■ **The task**
One part of the entries below is wanted: the lines from the one containing "Senator Hogue" through the one containing "21 6. Prepaid". Write those out exactly and nothing else.

■ **Data provided**
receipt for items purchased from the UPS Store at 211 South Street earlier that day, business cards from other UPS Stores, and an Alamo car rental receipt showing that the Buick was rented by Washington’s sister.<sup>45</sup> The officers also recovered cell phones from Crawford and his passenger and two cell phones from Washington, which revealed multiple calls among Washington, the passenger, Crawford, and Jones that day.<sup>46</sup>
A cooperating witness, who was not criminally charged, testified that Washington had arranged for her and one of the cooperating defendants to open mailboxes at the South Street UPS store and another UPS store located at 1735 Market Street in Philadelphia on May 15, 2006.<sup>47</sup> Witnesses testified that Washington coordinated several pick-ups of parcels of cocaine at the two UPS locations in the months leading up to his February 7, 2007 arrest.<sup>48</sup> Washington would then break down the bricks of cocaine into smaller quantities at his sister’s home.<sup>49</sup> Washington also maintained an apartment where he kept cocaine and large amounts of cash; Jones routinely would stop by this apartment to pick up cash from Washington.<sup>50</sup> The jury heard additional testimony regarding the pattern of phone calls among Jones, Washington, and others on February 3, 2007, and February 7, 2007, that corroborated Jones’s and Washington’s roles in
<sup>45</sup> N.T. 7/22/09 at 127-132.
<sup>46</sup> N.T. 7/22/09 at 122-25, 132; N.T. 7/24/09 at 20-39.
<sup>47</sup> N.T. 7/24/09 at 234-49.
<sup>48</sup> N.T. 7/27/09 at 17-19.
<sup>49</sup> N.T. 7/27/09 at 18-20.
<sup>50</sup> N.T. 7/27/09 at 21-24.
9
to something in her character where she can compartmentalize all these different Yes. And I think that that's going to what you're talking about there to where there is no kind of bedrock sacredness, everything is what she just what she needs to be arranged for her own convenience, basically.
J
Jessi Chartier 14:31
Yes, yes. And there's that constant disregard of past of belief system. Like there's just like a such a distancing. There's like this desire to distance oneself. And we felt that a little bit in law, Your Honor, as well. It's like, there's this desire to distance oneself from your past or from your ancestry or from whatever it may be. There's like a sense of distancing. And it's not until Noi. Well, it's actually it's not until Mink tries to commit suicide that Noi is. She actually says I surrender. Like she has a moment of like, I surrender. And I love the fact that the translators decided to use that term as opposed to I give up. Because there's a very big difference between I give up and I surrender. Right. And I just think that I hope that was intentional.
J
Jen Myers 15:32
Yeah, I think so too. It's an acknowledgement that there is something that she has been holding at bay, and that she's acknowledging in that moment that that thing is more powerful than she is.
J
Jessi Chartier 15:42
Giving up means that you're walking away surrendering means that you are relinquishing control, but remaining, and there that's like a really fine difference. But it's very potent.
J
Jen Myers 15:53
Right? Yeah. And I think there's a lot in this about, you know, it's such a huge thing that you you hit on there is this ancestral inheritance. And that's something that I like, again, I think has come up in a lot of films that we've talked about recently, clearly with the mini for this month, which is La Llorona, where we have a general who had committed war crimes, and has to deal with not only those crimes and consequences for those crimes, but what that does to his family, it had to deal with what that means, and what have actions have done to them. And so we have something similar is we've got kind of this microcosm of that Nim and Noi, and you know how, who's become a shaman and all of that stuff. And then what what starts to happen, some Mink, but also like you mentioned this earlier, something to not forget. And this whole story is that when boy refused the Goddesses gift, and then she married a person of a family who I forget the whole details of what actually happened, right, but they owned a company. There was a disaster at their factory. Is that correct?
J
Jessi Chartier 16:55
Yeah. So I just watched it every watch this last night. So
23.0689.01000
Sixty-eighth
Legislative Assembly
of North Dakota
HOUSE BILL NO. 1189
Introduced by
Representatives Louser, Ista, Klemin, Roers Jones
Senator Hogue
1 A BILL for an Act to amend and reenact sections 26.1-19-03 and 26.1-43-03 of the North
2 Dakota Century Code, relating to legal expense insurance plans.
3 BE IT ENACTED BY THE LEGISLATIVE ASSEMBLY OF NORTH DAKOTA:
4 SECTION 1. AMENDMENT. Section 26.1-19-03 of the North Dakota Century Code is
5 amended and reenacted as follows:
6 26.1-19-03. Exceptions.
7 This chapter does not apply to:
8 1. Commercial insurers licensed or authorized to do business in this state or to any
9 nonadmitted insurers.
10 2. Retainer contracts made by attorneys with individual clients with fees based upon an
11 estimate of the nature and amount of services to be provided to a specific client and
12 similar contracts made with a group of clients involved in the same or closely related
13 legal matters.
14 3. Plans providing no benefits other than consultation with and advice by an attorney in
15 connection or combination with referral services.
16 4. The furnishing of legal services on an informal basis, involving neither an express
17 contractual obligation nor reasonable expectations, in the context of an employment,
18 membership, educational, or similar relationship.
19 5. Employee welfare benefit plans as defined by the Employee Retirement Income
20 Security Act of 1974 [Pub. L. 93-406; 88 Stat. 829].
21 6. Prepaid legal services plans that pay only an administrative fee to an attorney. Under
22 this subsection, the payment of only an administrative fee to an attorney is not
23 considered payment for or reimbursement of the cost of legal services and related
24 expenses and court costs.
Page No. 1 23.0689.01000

■ **Answer space**
Senator Hogue
1 A BILL for an Act to amend and reenact sections 26.1-19-03 and 26.1-43-03 of the North
2 Dakota Century Code, relating to legal expense insurance plans.
3 BE IT ENACTED BY THE LEGISLATIVE ASSEMBLY OF NORTH DAKOTA:
4 SECTION 1. AMENDMENT. Section 26.1-19-03 of the North Dakota Century Code is
5 amended and reenacted as follows:
6 26.1-19-03. Exceptions.
7 This chapter does not apply to:
8 1. Commercial insurers licensed or authorized to do business in this state or to any
9 nonadmitted insurers.
10 2. Retainer contracts made by attorneys with individual clients with fees based upon an
11 estimate of the nature and amount of services to be provided to a specific client and
12 similar contracts made with a group of clients involved in the same or closely related
13 legal matters.
14 3. Plans providing no benefits other than consultation with and advice by an attorney in
15 connection or combination with referral services.
16 4. The furnishing of legal services on an informal basis, involving neither an express
17 contractual obligation nor reasonable expectations, in the context of an employment,
18 membership, educational, or similar relationship.
19 5. Employee welfare benefit plans as defined by the Employee Retirement Income
20 Security Act of 1974 [Pub. L. 93-406; 88 Stat. 829].
21 6. Prepaid legal services plans that pay only an administrative fee to an attorney. Under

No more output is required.